December Legislative Report

Paul Fogleman,

HAPPIER NEW YEAR, THEY HOPE

With the end of 2013 in sight, North Carolina government officials already are looking to 2014 for a fresh start. And that includes legislators, the governor and his cabinet, and the congressional delegation.

The Republican-led General Assembly is anxious to put controversies behind them. New voter requirements and restrictions, fewer restriction on guns and ammunition, cutbacks to public education, and some quirky bills (a state religion) all have fired up voters in the urban areas of the state. In Wake County, were one in 10 North Carolina voters reside, two GOP House members already have announced Democratic opponents. In Mecklenburg County, where another 10 percent of the state’s voters live, Republicans are contemplating a reaction to the proposed takeover of the Charlotte Airport and creating a regional governing body.

Gov. Pat McCrory, a former Charlotte mayor, has experienced a difficult 2013. Most of his troubles have centered around the Department of Health and Human Services, now a lightening rod for the media. Computer malfunctions, hundreds of millions of dollars in contracts to address Medicaid payments, personnel turnover … all have been in the headlines.

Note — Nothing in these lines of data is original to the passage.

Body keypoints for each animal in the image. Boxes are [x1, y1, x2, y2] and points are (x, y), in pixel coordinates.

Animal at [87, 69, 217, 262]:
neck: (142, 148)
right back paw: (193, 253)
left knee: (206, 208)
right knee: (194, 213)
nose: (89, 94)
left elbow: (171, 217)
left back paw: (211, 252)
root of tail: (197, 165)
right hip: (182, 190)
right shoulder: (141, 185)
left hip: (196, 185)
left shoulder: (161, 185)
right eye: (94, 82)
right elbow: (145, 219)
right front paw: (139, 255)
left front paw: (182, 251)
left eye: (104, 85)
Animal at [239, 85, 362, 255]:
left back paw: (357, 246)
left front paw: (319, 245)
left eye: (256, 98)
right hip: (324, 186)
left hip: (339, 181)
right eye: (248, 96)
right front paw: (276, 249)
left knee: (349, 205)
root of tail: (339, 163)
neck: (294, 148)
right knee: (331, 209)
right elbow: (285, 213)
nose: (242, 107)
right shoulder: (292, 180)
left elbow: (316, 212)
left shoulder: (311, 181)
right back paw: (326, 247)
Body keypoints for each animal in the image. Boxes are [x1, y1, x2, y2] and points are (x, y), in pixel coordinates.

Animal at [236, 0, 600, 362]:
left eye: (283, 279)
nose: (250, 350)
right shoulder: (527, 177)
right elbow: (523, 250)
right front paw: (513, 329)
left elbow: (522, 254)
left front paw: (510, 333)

The reclassification of 1,500 state employees to “at will” status, meaning they are political appointees, has been controversial as well.

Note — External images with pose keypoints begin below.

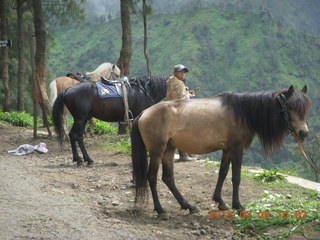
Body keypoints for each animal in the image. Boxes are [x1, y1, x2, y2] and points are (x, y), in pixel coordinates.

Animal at [131, 85, 312, 218]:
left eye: (305, 109)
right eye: (290, 106)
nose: (303, 132)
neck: (243, 112)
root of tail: (144, 113)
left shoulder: (227, 150)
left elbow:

So … will 2014 bring a return to the euphoria of 2012? Republican leaders think it will. But Democrats smell blood with five GOP Senate seats they deem winnable. Even so, the GOP would maintain control of the Senate. For Democrats to gain control of the House, they would have to obtain a net gain of 16 seats. No one thinks this is likely … at least today.

SENATE BUDGET WRITER LEAVES

Sen. Peter S. Brunstetter of Lewisville in Forsyth County has resigned. He was one of the three top appropriations chairs in the Senate which has initiated the budget process in the 2013 – 14 session. Shortly after his resignation, Brunstetter endorsed Rev. Mark Harris for the U.S. Senate, underscoring the friction between the House and Senate. House Speaker Thom Tillis is in the GOP primary to unseat Sen. Kay Hagan in the November elections next year.

SHUFFLING THE DECK

Commerce Secretary Sharon Decker continues to revamp the state’s economic development structures. The regional partnerships are being dismantled, replaced with new, smaller districts to include counties with mutual interests. Recently during her visit with the Textile Technology Center in Belmont, Secretary Decker listed her priorities, with more exporting and support for entrepreneurs leading the list. She endorsed the creation of a business incubator in Gaston County and cited the success of a Durham program. Durham realtors, she reported, are participating in business recruiting, offering to discount fees to executives who move to Durham.

Recruiting businesses involves connectivity, she asserted. Health services, transportation, quality education, and … superior food. All are important elements in the decision to relocate, Decker said.

FOR CONGRESSIONAL RACES, IT’S THE AFC, STUPID

Seizing on the public reaction to the rollout of the Affordable Care Act (Obamacare), GOP congressional candidates are developing election and re-election campaigns on the disgust and distrust.

U.S. Rep. Patrick McHenry staged a red meat hearing in Gastonia last month at which 51 AFC opponents were invited to speak. No supporter was allowed to testify “because of the overwhelming opposition to Obamacare,” the congressman explained.

U.S. Senator Kay Hagan is vulnerable, according to polls, and GOP candidates are expected to raise the heat for the May primary. Hagan has called for changes, but still supports the concept for insurance coverage for everyone.

OPENING DAY

Gavels will bang down to open the House and Senate for the 2014 session on Wednesday, May 14. After competitive primaries, members and leaders will be inclined to keep the session short, adjourning before July 15. The budget always is the main business for the short session. With slow business recovery in North Carolina, there should be no crisis for lawmakers. Gov. McCrory has said he will propose salary increases for public school teachers.